By Andy Valencia
Starting with this issue, The Vashon Loop has updated its editorial policies to clarify that AI-generated art and writing are not eligible for publication in the paper or on the web site.
I felt like I should explain my reasons for proposing this new policy, and why I’m pleased it has been adopted. Why do I want The Loop to be “By humans, for humans?”
Using reductio ad absurdum, imagine AI routines replacing every human function. Each AI is writing, reading the writing, gardening, cooking, building, sleeping, drawing, and even critiquing itself or other AIs. There are no humans needed – although perhaps a tribe will be kept in a zoo. The AIs use less power, can be smaller, faster, and can reprogram away any undesired tendency as soon as it is detected. When one becomes inconvenient, it can be deleted.
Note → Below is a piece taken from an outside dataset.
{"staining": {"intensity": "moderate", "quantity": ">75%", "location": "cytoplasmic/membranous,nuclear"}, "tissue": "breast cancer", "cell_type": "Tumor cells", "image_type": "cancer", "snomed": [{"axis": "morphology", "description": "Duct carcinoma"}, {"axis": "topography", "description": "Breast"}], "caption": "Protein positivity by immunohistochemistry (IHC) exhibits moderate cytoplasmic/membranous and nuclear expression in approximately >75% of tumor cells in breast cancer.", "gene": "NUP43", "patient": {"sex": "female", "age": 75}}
Was nothing lost? Or everything?
All of the AI in the modern world is created using either rule-based systems, or pattern detection and application. In the former, humans manually distill the guidelines that control the AI application. In the latter, the AI application detects and correlates patterns within enormous amounts of human-made media – writing, images, audio samples, and the like. In either case, the AI then applies its existing data – its knowledge base – to process new questions or other requests. It uses the same knowledge base – in reverse – to form an answer.
Thus, all current AI you’ll encounter is based on what people have done and thought previously. For each 1,000 year sample back in time for which we can find artifacts, there are profound revolutions in thought, as expressed by art and literature. AI simply apes this great arc of human expression. It would be an implausible, even fantastic, coincidence that humans are done with inspiration, innovation, and genius, just as this brand-new mimic arrives. What comes next matters.
Every technology arrives with its own new risks. For AI, the danger is that its derivative use of past human achievement will become a blight on future prospects. History is full of examples where the pursuit of efficiency resulted in catastrophe, and efficiency is the siren call of AI. Wrapped in novelty, the latest generation of AI-ChatGPT is in its vanguard – enjoying bemused acceptance by homo sapiens. It can write essays, poems, even pass tests.
When we’re increasingly told that the world does not need us, at what point do we start objecting?
The Loop is dedicating its resources to humans. It is placing its bet, if you will, on the belief that value comes from people. AI steals from humanity, offering the cheap, bland, and efficient in place of true human expression. Corporations and governments (but I repeat myself) view us all as a messy and unfortunate accident, and AI offers tantalizing new possibilities. Against this stands only the sentiment, “People are valuable.” Make it a statement, not a question.